Extracted records -

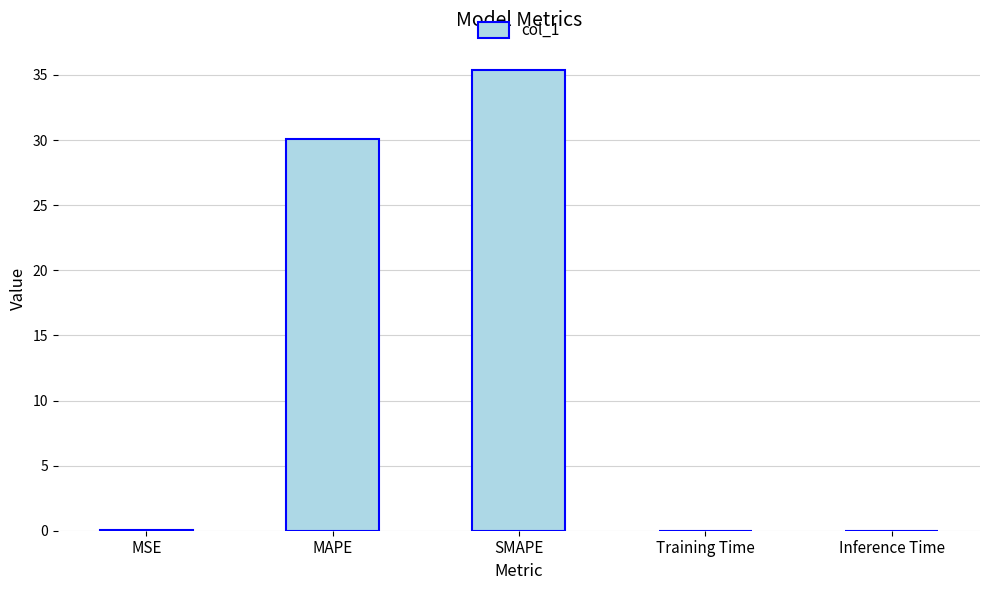

The chart shows a value of 35.4 at SMAPE. True or false?

True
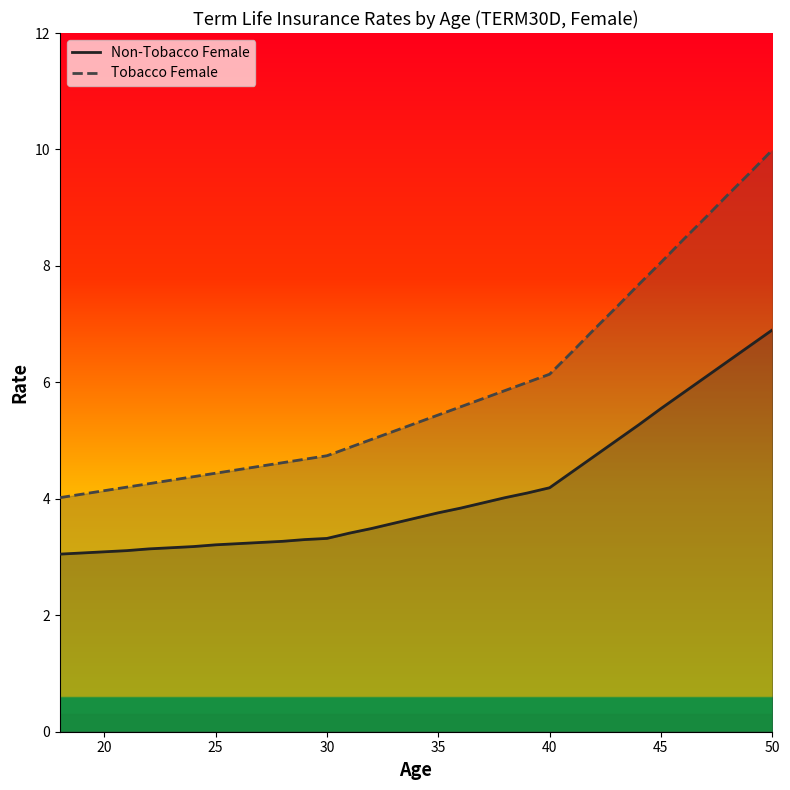

Count the number of data series in this chart.

2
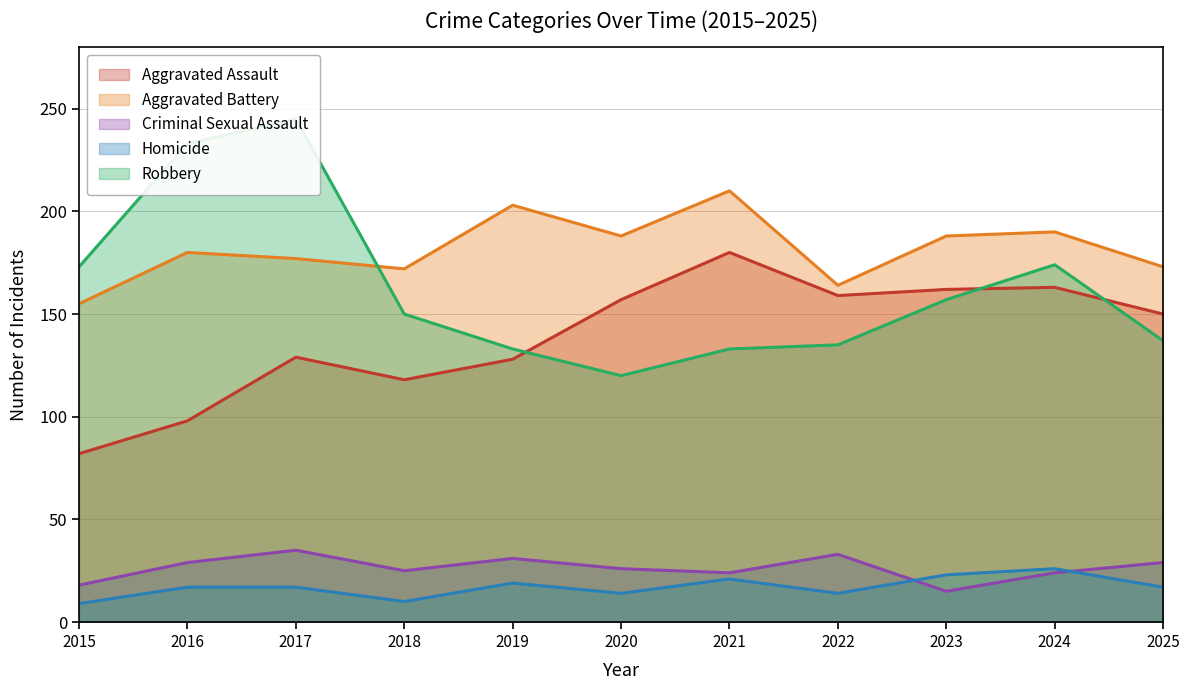

What are all the series names shown in the legend?

Aggravated Assault, Aggravated Battery, Criminal Sexual Assault, Homicide, Robbery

Task goal -
Copy the text of all the items above word for word, leaving the pictures out.

Solved exercise -
The chart shows a value of 35.4 at SMAPE. True or false?

True

Count the number of data series in this chart.

2

What are all the series names shown in the legend?

Aggravated Assault, Aggravated Battery, Criminal Sexual Assault, Homicide, Robbery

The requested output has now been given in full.